:: WHAT IS EXPECTED ::
In the data below, which lines hold "pong"? Copy every one.

== DATA SUPPLIED

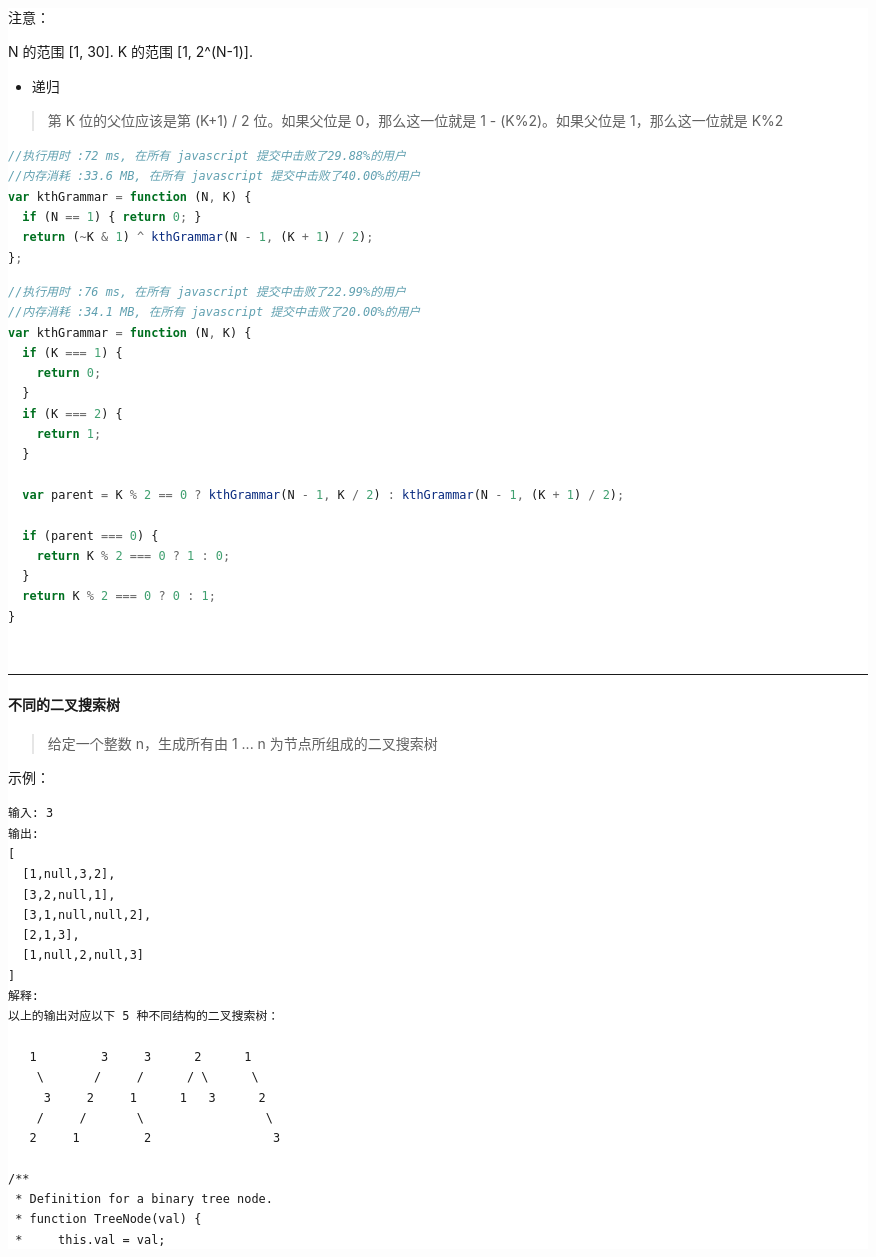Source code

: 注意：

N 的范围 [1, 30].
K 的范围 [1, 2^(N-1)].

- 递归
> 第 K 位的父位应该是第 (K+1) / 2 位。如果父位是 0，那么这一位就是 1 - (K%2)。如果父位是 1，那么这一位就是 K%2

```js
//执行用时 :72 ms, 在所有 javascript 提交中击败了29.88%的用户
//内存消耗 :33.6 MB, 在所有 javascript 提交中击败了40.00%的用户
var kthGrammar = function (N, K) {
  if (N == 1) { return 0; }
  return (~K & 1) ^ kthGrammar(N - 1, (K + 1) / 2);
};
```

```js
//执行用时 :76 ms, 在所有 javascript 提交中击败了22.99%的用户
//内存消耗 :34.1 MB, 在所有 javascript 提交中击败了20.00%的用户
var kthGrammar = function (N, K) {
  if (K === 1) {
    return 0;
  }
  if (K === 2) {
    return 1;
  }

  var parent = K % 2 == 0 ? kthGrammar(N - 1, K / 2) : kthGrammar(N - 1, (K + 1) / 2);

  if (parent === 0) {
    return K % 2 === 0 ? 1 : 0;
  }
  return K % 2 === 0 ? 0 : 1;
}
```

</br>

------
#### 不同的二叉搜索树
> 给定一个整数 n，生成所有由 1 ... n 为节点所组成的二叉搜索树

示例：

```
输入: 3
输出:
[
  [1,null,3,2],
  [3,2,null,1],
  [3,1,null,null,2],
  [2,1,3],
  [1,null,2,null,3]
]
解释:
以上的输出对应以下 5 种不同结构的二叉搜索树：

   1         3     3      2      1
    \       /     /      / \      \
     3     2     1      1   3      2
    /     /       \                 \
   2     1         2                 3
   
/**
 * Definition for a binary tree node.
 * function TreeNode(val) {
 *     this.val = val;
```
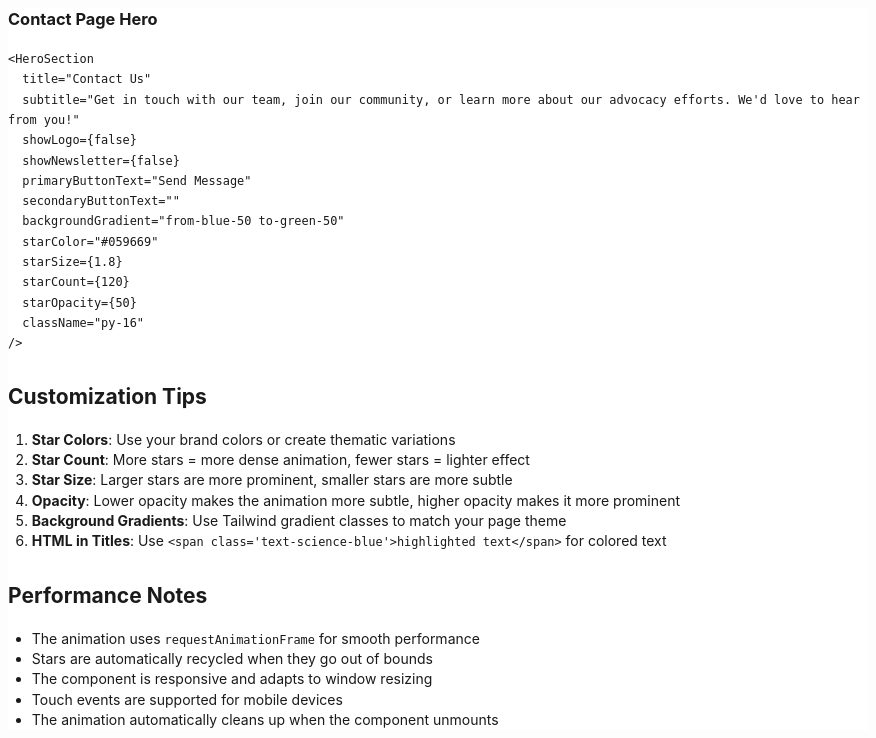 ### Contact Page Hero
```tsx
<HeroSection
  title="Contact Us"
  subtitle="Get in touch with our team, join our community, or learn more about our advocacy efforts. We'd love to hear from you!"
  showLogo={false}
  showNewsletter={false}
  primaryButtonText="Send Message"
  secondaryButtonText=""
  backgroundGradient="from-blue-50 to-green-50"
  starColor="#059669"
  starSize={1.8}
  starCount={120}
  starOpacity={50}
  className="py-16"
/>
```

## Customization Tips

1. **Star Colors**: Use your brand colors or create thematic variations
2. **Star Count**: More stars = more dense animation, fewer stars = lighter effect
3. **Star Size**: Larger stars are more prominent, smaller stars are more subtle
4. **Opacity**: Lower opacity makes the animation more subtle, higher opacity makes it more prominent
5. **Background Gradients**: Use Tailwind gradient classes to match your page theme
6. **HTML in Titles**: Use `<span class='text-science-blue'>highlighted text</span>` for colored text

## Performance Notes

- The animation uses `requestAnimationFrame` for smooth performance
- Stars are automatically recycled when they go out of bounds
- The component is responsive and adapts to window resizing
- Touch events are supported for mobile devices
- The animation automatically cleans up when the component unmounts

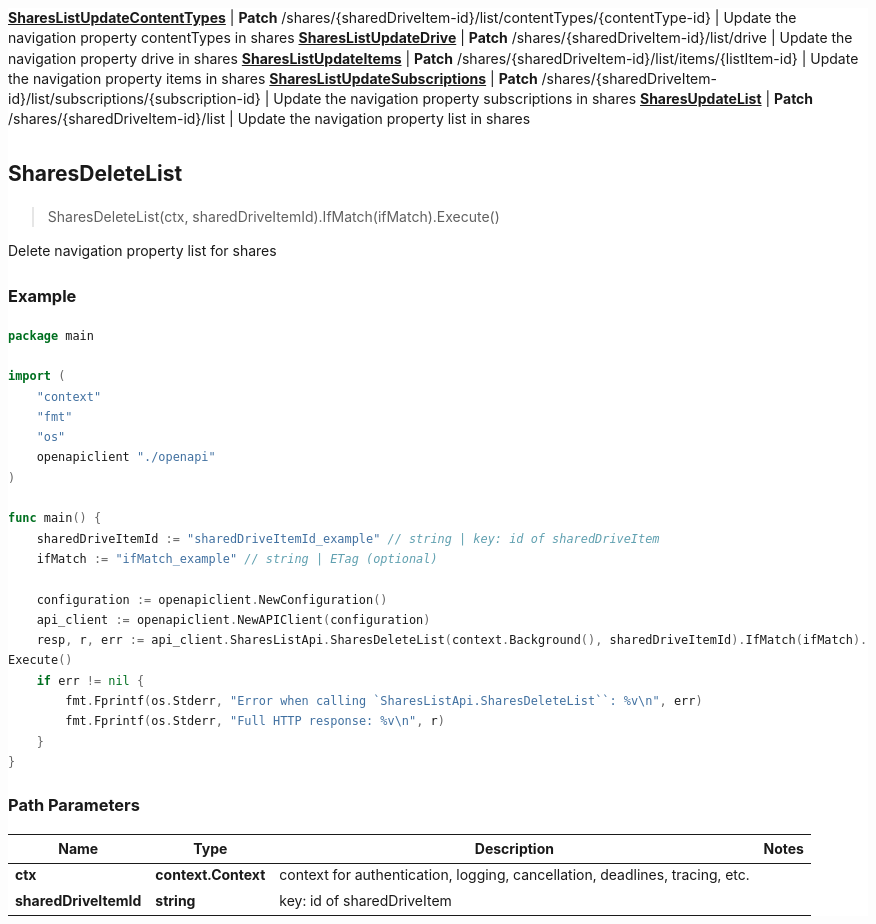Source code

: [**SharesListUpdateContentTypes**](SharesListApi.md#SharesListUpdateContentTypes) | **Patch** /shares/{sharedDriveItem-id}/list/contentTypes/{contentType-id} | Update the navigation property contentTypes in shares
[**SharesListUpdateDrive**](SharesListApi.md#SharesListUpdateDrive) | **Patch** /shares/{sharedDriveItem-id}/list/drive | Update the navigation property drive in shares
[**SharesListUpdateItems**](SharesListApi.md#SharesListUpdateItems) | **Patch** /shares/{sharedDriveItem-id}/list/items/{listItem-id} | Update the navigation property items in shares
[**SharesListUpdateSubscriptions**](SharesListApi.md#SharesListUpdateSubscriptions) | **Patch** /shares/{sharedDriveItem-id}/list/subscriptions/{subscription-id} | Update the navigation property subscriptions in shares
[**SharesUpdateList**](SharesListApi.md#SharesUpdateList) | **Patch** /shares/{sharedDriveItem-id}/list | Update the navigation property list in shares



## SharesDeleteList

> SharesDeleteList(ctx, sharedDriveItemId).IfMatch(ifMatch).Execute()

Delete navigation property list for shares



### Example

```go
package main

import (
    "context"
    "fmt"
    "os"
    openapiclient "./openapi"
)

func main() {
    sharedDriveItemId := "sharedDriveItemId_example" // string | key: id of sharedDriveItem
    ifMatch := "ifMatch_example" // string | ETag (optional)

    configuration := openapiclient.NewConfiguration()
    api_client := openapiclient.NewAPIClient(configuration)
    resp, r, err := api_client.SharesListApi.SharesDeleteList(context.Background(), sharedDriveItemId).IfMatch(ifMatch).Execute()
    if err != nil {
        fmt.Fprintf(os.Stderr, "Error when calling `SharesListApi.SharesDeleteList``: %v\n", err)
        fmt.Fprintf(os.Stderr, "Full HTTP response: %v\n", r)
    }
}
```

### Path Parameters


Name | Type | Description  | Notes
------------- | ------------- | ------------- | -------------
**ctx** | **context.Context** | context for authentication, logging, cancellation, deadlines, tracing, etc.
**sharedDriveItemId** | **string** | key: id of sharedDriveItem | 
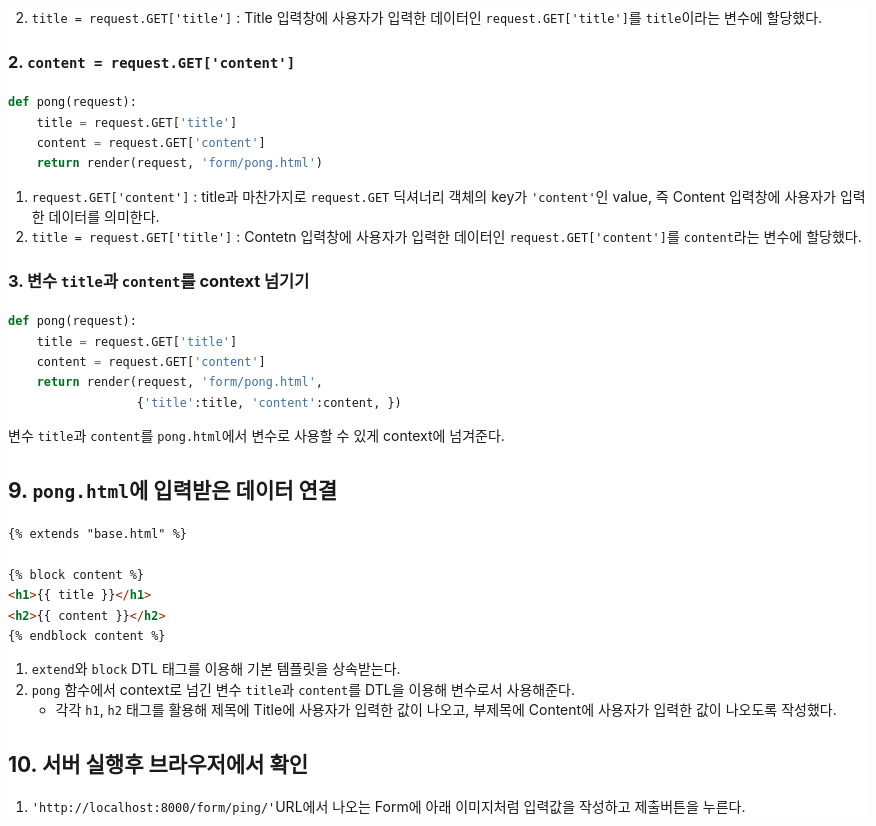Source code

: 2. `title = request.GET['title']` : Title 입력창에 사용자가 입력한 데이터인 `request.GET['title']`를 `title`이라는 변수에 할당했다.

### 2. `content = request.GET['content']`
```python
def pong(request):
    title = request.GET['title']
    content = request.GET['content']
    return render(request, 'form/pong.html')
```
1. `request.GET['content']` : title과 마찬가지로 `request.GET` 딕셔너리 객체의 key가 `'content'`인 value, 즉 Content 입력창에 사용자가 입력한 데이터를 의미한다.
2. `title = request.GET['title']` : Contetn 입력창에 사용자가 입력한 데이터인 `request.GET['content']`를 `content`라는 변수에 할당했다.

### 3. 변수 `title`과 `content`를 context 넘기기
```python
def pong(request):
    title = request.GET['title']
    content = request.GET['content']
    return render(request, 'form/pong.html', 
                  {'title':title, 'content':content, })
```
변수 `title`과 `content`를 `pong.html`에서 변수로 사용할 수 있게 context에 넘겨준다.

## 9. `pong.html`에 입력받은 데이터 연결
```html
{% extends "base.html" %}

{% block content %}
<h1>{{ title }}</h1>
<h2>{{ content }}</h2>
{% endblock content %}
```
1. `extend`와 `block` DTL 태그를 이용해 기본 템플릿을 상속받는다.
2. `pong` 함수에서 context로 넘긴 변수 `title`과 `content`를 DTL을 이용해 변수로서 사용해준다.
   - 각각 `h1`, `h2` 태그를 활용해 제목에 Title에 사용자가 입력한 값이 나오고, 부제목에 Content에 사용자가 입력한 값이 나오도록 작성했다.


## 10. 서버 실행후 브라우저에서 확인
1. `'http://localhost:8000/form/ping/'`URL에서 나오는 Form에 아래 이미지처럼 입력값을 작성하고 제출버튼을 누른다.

====

:: TASK OUTPUT ::
def pong(request):
    return render(request, 'form/pong.html')
def pong(request):
    return render(request, 'form/pong.html', 
변수 `title`과 `content`를 `pong.html`에서 변수로 사용할 수 있게 context에 넘겨준다.
## 9. `pong.html`에 입력받은 데이터 연결
2. `pong` 함수에서 context로 넘긴 변수 `title`과 `content`를 DTL을 이용해 변수로서 사용해준다.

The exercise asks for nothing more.